Summary Two phases of burial calcite from the Lincolnshire Limestone (Bajocian) of central Lincolnshire have been analysed for their trace element (Fe, Mn, Mg, Sr) and strontium isotopic compositions. The earliest, non-ferroan, brightly luminescent phase has the following mean trace element concentrations: Fe- 919 ppm; Mn- 116 ppm: 3 1778 ppm; Sr- 327 ppm. The later, ferroan, dully luminescent phase has the following mean compositions: Fe- 3580 ppm; Mn- 225 ppm; Mg- 1400 ppm; Sr- 318 ppm.

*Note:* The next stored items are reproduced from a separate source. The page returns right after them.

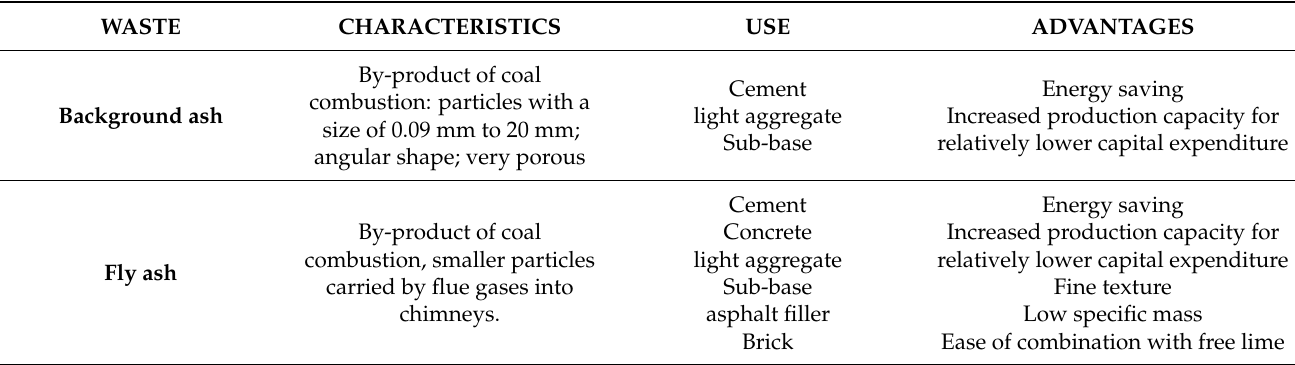
Table 1. Overall assessment of waste and by-products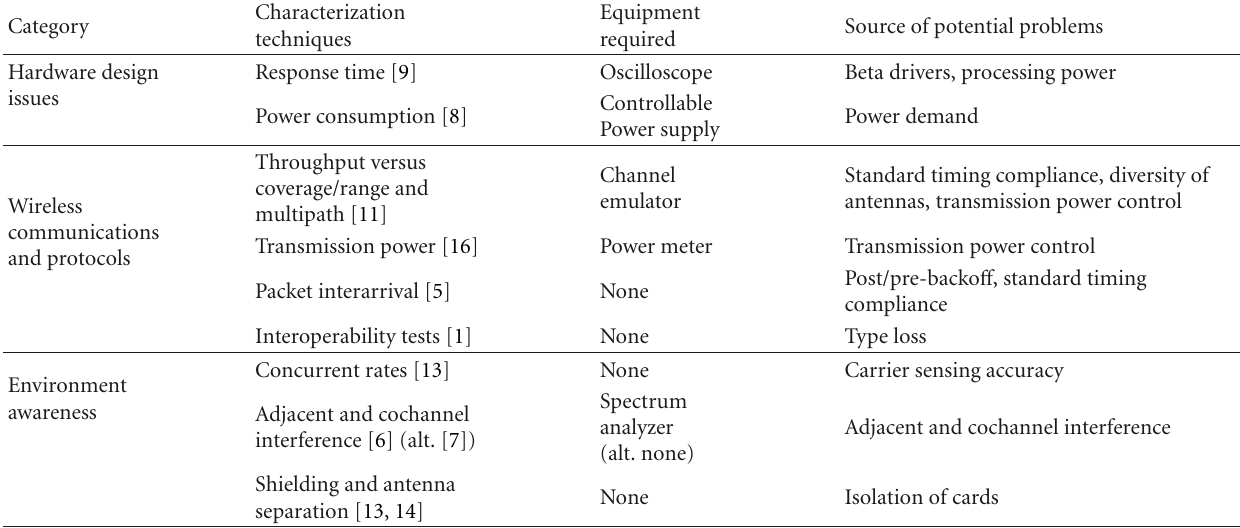
Table 2: Survey of characterization techniques used in the literature to diagnose the origin in the presence of unexpected performance of WLAN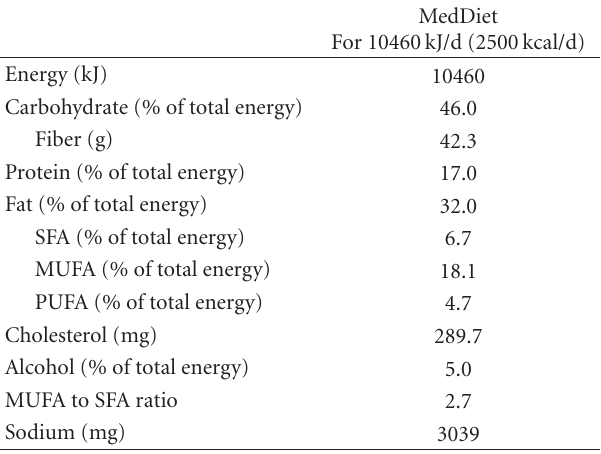
Table 2: Daily nutritional composition of the Mediterranean diet intervention for a 10460 kJ/d (2500kcal/d)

The strontium isotopic composition of the two phases is indistinguishable, with a mean 87 Sr/ 86 Sr ratio of 0.70820. This value is considerably more radiogenic than host Bajocian marine carbonate ( 87 Sr/ 86 Sr = 0.70725). The Fe and Mn of the burial calcites were sourced by iron and manganese oxyhydroxides associated with shales bounding (and internal to) the Lincolnshire Limestone. The relatively shallow maximum burial depths (550 m) and low temperatures (maximum of 42°C) attained by the formation in the area of study preclude major clay or sandstone diagenetic transformations as potential sources for Fe and Mn. These trace elements moved into the Limestone in solution via compaction driven cross-formational flow from bounding shale aquicludes. The Sr and Mg trace element components of the burial cements were derived from: (i) remobilized Bajocian marine carbonate, and (ii) remobilized Carboniferous marine carbonate. These sources satisfy the requirements of a linear Sr versus Mg relationship observed for the burial cements, that is, a constant Sr/Mg ratio with time, but highly variable absolute Sr and Mg contents. These sources also satisfy the near constant 87 Sr/ 86 Sr composition of the burial calcites. The burial hydrology required by the trace element budget above is a convective flow system with cross-formational elements as normal bleeder faults connecting the Carboniferous Limestone and the Lincolnshire Limestone. Additional compaction-driven flow occurred from bounding shale formations (chiefly the underlying Grantham Formation and to a lesser extent the Upper Estuarine ‘Series’) to the Lincolnshire Limestone. Up-dip flow within the fully confined Limestone provides an enformational limb to the convective system.